**Description of the task:**
The full set of entries must be copied exactly.
[[ Listed records, beginning ]]
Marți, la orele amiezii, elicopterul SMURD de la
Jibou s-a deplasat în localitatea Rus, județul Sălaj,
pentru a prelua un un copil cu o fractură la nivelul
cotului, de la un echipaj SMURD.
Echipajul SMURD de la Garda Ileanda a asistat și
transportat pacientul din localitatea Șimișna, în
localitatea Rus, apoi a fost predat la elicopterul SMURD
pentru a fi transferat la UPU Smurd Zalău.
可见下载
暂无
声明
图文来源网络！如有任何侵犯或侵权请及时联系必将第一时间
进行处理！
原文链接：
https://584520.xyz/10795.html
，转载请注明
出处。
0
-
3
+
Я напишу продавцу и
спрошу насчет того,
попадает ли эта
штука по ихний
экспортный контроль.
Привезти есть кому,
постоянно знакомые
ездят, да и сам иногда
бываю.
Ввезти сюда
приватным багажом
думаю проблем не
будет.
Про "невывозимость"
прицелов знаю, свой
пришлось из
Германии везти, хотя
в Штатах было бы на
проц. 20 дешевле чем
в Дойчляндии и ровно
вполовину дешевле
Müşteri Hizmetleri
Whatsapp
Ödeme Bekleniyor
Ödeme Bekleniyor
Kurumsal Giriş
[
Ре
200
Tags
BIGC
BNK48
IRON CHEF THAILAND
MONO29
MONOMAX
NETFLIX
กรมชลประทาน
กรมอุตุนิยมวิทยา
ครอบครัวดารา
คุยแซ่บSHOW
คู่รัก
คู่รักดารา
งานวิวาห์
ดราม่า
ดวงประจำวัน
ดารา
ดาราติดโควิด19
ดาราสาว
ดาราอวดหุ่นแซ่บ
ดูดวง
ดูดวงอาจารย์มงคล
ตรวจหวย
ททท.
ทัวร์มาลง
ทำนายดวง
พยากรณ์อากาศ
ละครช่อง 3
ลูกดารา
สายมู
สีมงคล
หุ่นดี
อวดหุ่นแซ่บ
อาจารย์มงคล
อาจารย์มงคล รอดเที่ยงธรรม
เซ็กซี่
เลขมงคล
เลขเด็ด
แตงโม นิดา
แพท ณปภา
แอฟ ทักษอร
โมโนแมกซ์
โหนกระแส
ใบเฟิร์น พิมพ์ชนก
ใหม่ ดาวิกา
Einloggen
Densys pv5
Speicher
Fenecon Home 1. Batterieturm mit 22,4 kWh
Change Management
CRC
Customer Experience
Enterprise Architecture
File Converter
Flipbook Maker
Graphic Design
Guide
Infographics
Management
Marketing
[[ Listed records, end ]]
**Exercise answer:**
Marți, la orele amiezii, elicopterul SMURD de la
Jibou s-a deplasat în localitatea Rus, județul Sălaj,
pentru a prelua un un copil cu o fractură la nivelul
cotului, de la un echipaj SMURD.
Echipajul SMURD de la Garda Ileanda a asistat și
transportat pacientul din localitatea Șimișna, în
localitatea Rus, apoi a fost predat la elicopterul SMURD
pentru a fi transferat la UPU Smurd Zalău.
可见下载
暂无
声明
图文来源网络！如有任何侵犯或侵权请及时联系必将第一时间
进行处理！
原文链接：
https://584520.xyz/10795.html
，转载请注明
出处。
0
-
3
+
Я напишу продавцу и
спрошу насчет того,
попадает ли эта
штука по ихний
экспортный контроль.
Привезти есть кому,
постоянно знакомые
ездят, да и сам иногда
бываю.
Ввезти сюда
приватным багажом
думаю проблем не
будет.
Про "невывозимость"
прицелов знаю, свой
пришлось из
Германии везти, хотя
в Штатах было бы на
проц. 20 дешевле чем
в Дойчляндии и ровно
вполовину дешевле
Müşteri Hizmetleri
Whatsapp
Ödeme Bekleniyor
Ödeme Bekleniyor
Kurumsal Giriş
[
Ре
200
Tags
BIGC
BNK48
IRON CHEF THAILAND
MONO29
MONOMAX
NETFLIX
กรมชลประทาน
กรมอุตุนิยมวิทยา
ครอบครัวดารา
คุยแซ่บSHOW
คู่รัก
คู่รักดารา
งานวิวาห์
ดราม่า
ดวงประจำวัน
ดารา
ดาราติดโควิด19
ดาราสาว
ดาราอวดหุ่นแซ่บ
ดูดวง
ดูดวงอาจารย์มงคล
ตรวจหวย
ททท.
ทัวร์มาลง
ทำนายดวง
พยากรณ์อากาศ
ละครช่อง 3
ลูกดารา
สายมู
สีมงคล
หุ่นดี
อวดหุ่นแซ่บ
อาจารย์มงคล
อาจารย์มงคล รอดเที่ยงธรรม
เซ็กซี่
เลขมงคล
เลขเด็ด
แตงโม นิดา
แพท ณปภา
แอฟ ทักษอร
โมโนแมกซ์
โหนกระแส
ใบเฟิร์น พิมพ์ชนก
ใหม่ ดาวิกา
Einloggen
Densys pv5
Speicher
Fenecon Home 1. Batterieturm mit 22,4 kWh
Change Management
CRC
Customer Experience
Enterprise Architecture
File Converter
Flipbook Maker
Graphic Design
Guide
Infographics
Management
Marketing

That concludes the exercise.